What Color Is Your Alert?
The idea behind the Homeland Security Department's alert- advisory system is sound - let the public and local officials know the government's estimation of the terrorist threat so they can act accordingly.
Yet problems with the color-coded alert system persist - and the government seems caught in a no-win situation: If it raises and lowers alert levels too frequently the public might become complacent. But if it doesn't issue an alert when there's a real threat, it looks as though government is asleep on the watch. And when it issues an alert with only a vague description of the threat, it confuses both the public and local officials.
Since its inception, the alert system has been raised to orange (high) four times (at a big cost to state and local "first responders").

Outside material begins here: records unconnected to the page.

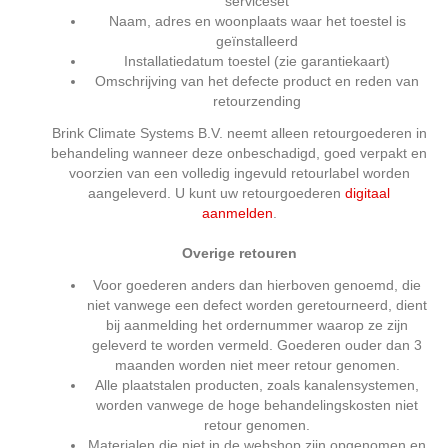
serviceset
Naam, adres en woonplaats waar het toestel is
geïnstalleerd
Installatiedatum toestel (zie garantiekaart)
Omschrijving van het defecte product en reden van
retourzending
Brink Climate Systems B.V. neemt alleen retourgoederen in
behandeling wanneer deze onbeschadigd, goed verpakt en
voorzien van een volledig ingevuld retourlabel worden
aangeleverd. U kunt uw retourgoederen
digitaal
aanmelden
.
Overige retouren
Voor goederen anders dan hierboven genoemd, die
niet vanwege een defect worden geretourneerd, dient
bij aanmelding het ordernummer waarop ze zijn
geleverd te worden vermeld. Goederen ouder dan 3
maanden worden niet meer retour genomen.
Alle plaatstalen producten, zoals kanalensystemen,
worden vanwege de hoge behandelingskosten niet
retour genomen.
Materialen die niet in de webshop zijn opgenomen en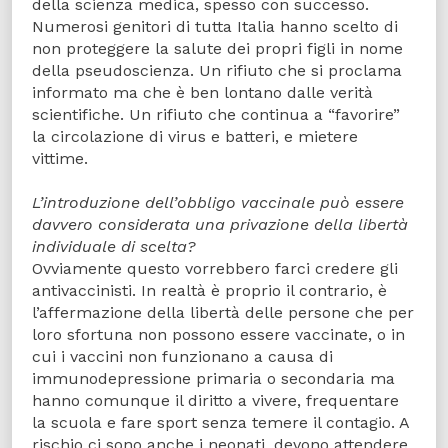
della scienza medica, spesso con successo.
Numerosi genitori di tutta Italia hanno scelto di
non proteggere la salute dei propri figli in nome
della pseudoscienza. Un rifiuto che si proclama
informato ma che è ben lontano dalle verità
scientifiche. Un rifiuto che continua a “favorire”
la circolazione di virus e batteri, e mietere
vittime.
L’introduzione dell’obbligo vaccinale può essere
davvero considerata una privazione della libertà
individuale di scelta?
Ovviamente questo vorrebbero farci credere gli
antivaccinisti. In realtà è proprio il contrario, è
l’affermazione della libertà delle persone che per
loro sfortuna non possono essere vaccinate, o in
cui i vaccini non funzionano a causa di
immunodepressione primaria o secondaria ma
hanno comunque il diritto a vivere, frequentare
la scuola e fare sport senza temere il contagio. A
rischio ci sono anche i neonati, devono attendere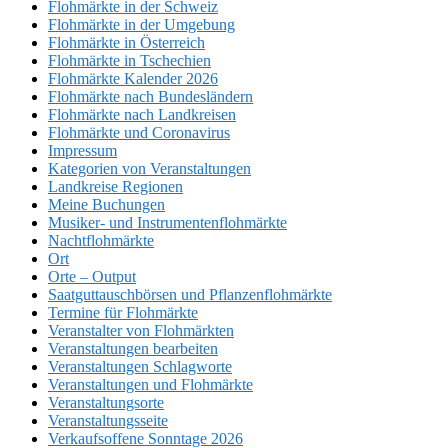
Flohmärkte in der Schweiz
Flohmärkte in der Umgebung
Flohmärkte in Österreich
Flohmärkte in Tschechien
Flohmärkte Kalender 2026
Flohmärkte nach Bundesländern
Flohmärkte nach Landkreisen
Flohmärkte und Coronavirus
Impressum
Kategorien von Veranstaltungen
Landkreise Regionen
Meine Buchungen
Musiker- und Instrumentenflohmärkte
Nachtflohmärkte
Ort
Orte – Output
Saatguttauschbörsen und Pflanzenflohmärkte
Termine für Flohmärkte
Veranstalter von Flohmärkten
Veranstaltungen bearbeiten
Veranstaltungen Schlagworte
Veranstaltungen und Flohmärkte
Veranstaltungsorte
Veranstaltungsseite
Verkaufsoffene Sonntage 2026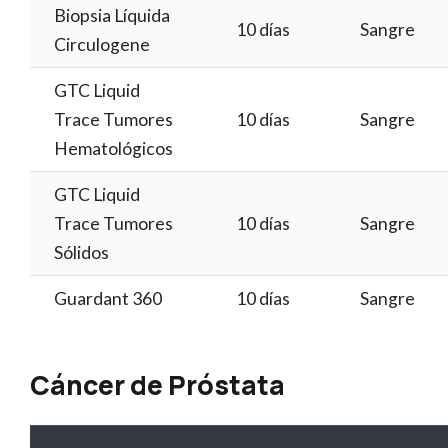
Biopsia Líquida
10 días
Sangre
Circulogene
GTC Liquid
Trace Tumores
10 días
Sangre
Hematológicos
GTC Liquid
Trace Tumores
10 días
Sangre
Sólidos
Guardant 360
10 días
Sangre
Cáncer de Próstata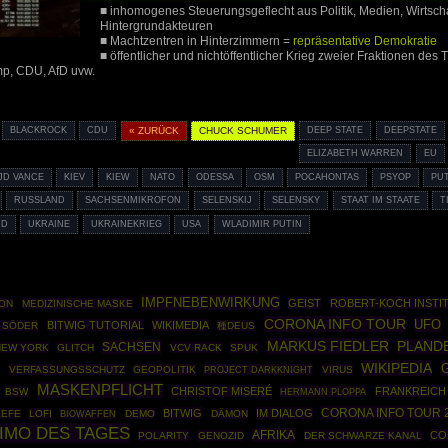
■ inhomogenes Steuerungsgeflecht aus Politik, Medien, Wirtsch
Hintergrundakteuren
■ Machtzentren in Hinterzimmern =
repräsentative Demokratie
■ öffentlicher und nichtöffentlicher Krieg zweier Fraktionen des 
mp, CDU, AfD uvw.
BLACKROCK
CDU
« ZURÜCK
CHUCK SCHUMER
DEEP STATE
DEEPSTATE
ELIZABETH WARREN
EU
JD VANCE
KIEV
KIEW
NATO
ODESSA
OSM
POCAHONTAS
PSYOP
PU
RUSSLAND
SACHSENMIKROFON
SELENSKIJ
SELENSKY
STAAT IM STAATE
T
RD
UKRAINE
UKRAINEKRIEG
USA
WLADIMIR PUTIN
IMPFNEBENWIRKUNG
GEIST
ROBERT-KOCH INSTI
ION
MEDIZINISCHE MASKE
CORONA INFO TOUR
UFO
BITWIG TUTORIAL
WIKIMEDIA
 SÖDER
種DEUS
MARKUS FIEDLER
PLAND
SACHSEN
NEW YORK
GLITCH
VCV RACK
SPUK
WIKIPEDIA
.
VERFASSUNGSSCHUTZ
GEOPOLITIK
PROJECT DARKKNIGHT
VIRUS
MASKENPFLICHT
CHRISTOF MISERÉ
FRANKREICH
BSW
HERMANN PLOPPA
CORONA INFO TOUR 
BITWIG
IM DIALOG
EEFE
LOFI
BIOWAFFEN
DEMO
DÄMON
IMO DES TAGES
AFRIKA
CO
POLARITY
GENOZID
DER SCHWARZE KANAL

It has never fallen below yellow (elevated).
Now a new report from the nonpartisan Congressional Research Service finds what most people already know: The alert system is vague and confuses an increasingly skeptical public.
The report offers such solutions as replacing the color palette with "general warnings concerning the threat of terrorist attacks" and creating a system that allows alert levels to be tailored more precisely to targets or regions. The second point certainly would be more useful.
What would not be useful is a system designed by 535 members of Congress. Congressional oversight is needed, but the Hill should leave the program's management in the executive branch, where it belongs.
Meanwhile, the government and the public will have to adjust, experiment, and refine as experience reveals what works and what doesn't. The public can do its part by maintaining an attitude of alertness, but not fear or panic. And it can make the effort to learn whichever alert system is in place.